I couldn’t say that, of course. “Interesting? How, Sir? What can I do?” Always show an attitude of positivity and volunteerism around the brass, and then just get out of it if possible. That’s the best way to stay safe, though… I never had much luck with the last part.
“Major, what do you know about your parents?” He asked, “I’m sorry if I’m bringing up a sore subject, but if you don’t mind, it’s important.”
“My father was a soldier. My mother… I don’t remember her. All she told the orphanage when I got old enough to learn the truth, was that he was ‘a brave soldier and a strong man, and that she was sorry.’ More than that, I never knew. She left no name, no address, just little me. I did ask, a few times, but nothing ever came of it, so?” I exhaled, “I stopped worrying about it.”
Zettour seemed briefly taken aback, he neither furrowed his brow nor rubbed his chin nor even asked another question. He instead bowed his head to me and said, “I brought up something really terrible. Forgive me.”
I tried to blow it off with a laugh, but it came out a little nervous, “It’s fine.” I said. “The Army is the only life I have now, yes, it’s dangerous and I might not get to grow up, but what else can I do? My country is in danger, my father defended it, though whether he died doing it or not, I guess I’ll never know. Now it’s my turn to do what he did and hope for the best?” I hated bringing up the fact that I was a young girl, I certainly didn’t want to be pitied.

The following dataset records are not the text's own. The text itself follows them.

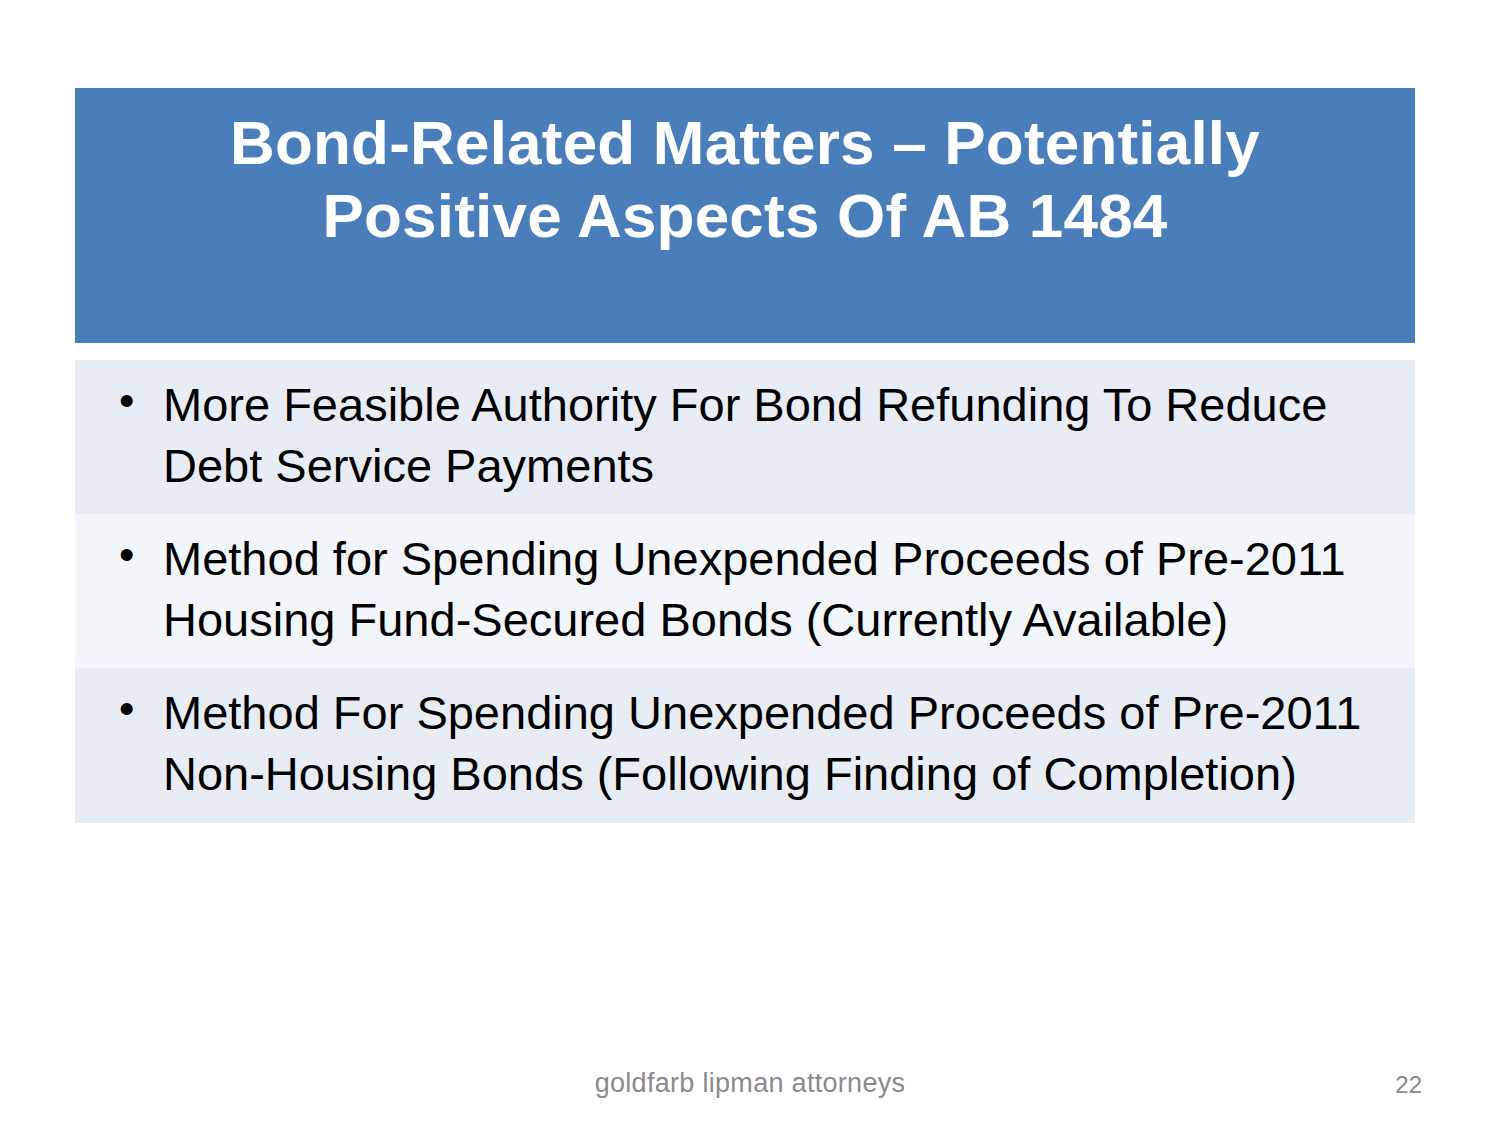Bond-Related Matters – Potentially Positive Aspects Of AB 1484
More Feasible Authority For Bond Refunding To Reduce Debt Service Payments
Method for Spending Unexpended Proceeds of Pre-2011 Housing Fund-Secured Bonds (Currently Available)
Method For Spending Unexpended Proceeds of Pre-2011 Non-Housing Bonds (Following Finding of Completion)
goldfarb lipman attorneys
22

But if it kept me away from the front lines? It was no worse than wearing that stupid dress, makeup, and putting on that silly voice for interviews. Besides, they should feel bad, sending children off to war is just ‘asking’ to get rid of your human resources.
“I see. Well then, Major, I have an important task for you. Maybe nothing will come of it. But if what they say is possible, is actually true, you won’t have to worry about getting shot at on the front lines anymore. Are you willing to come along?” He asked. “It might mean a dramatic change in your current circumstances, and it might mean leaving the 203rd behind.”
“Sir, what my country needs, I am prepared to do.” I tried to sound stoic, but my heart was singing as I closed the book and slid it across the desk to him. The final words on the page that I’d been reading were for the moment, forgotten.
I had no idea how much they would haunt me later.